For Joe Mantegna, Memorial Day weekend means a bit of work. The actor -- best known for roles in "Godfather III," "Searching for Bobby Fischer," "Joan of Arcadia" and as the voice of mobster Fat Tony on "The Simpsons" -- is in town this weekend to co-host Sunday's National Memorial Day Concert for the sixth time. This year, Mantegna and Gary Sinise will preside over a line-up that includes Natalie Cole, Jimmy Smits, Bonnie Hunt, Josh Turner, Charles Durning and Colin Powell.
I talked to Mantegna yesterday afternoon about the concert, politics, his musical chops and, of course, "The Simpsons."
A longtime advocate of Veterans Administration volunteer opportunities and troop support, Mantegna says he'd rather keep his personal beliefs about the war to himself.
"I never get political. I wouldn't be involved in this concert if it was a political statement. I'm 100 percent behind those who go out there and make sacrifices. We have the ability to voice our opinions and vote accordingly, but at the end of the day poll numbers don't change the fact that someone may be dying or catastrophically wounded in Iraq. Whole families' lives are altered because of what is going on. I vote how I want to vote and that's my business. That's not what this concert or Memorial Day is about."
When asked if he thought Hollywood's outspoken war critics have a detrimental effect on the troops and soldier morale, Mantegna said he hopes people are smart enough to realize that stars' opinions aren't more valuable than their own.
Mantegna's longest running role has been a recurring cameo as Springfield's resident mobster Fat Tony on "The Simpsons." Though Mantegna said he did record parts for the upcoming Simpsons movie (in theaters July 27), he's not sure if his bits will make it to the final product.
"They [producers] were so secretive about it," said Mantegna, "All we got were the little bits we were supposed to do and we weren't allowed to bring anybody to recording. I don't even know myself what I did."
If all else fails, Mantegna can always return to his roots as a bass player. His '60s-era band, The Apocryphals, toured with the pre-Chicago Missing Links and he still numbers the original members of Chicago among his longtime friends.

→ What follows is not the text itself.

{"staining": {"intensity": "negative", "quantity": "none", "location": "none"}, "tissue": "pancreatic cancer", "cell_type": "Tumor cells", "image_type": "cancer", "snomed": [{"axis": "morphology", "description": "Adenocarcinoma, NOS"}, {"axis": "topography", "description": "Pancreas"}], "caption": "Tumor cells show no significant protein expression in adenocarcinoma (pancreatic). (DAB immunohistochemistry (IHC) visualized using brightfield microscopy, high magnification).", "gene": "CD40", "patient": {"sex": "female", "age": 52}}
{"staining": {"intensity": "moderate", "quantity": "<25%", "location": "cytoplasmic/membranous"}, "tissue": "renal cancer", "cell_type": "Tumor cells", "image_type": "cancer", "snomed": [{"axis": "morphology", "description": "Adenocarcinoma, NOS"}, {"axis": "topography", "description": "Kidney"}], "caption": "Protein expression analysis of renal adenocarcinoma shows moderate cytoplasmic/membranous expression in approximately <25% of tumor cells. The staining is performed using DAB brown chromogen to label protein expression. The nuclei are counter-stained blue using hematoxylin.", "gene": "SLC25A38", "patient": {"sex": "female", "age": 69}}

This year's Memorial Day concert will focus on soldiers involved in the ongoing conflicts in Iraq and Afghanistan.
Says Mantegna, "Take 90 minutes to watch a show like this. It will help you understand why we have this day and why it's important. In the midst of all our barbecues, it's about something very important to our history and to these people who make sacrifices for this country."
The National Memorial Day Concert airs live on PBS Sunday evening at 8 p.m. ET (check local listings). If you're planning on heading down to the mall to watch the concert up close, organizers ask that folks hold off on arriving until after 5 p.m.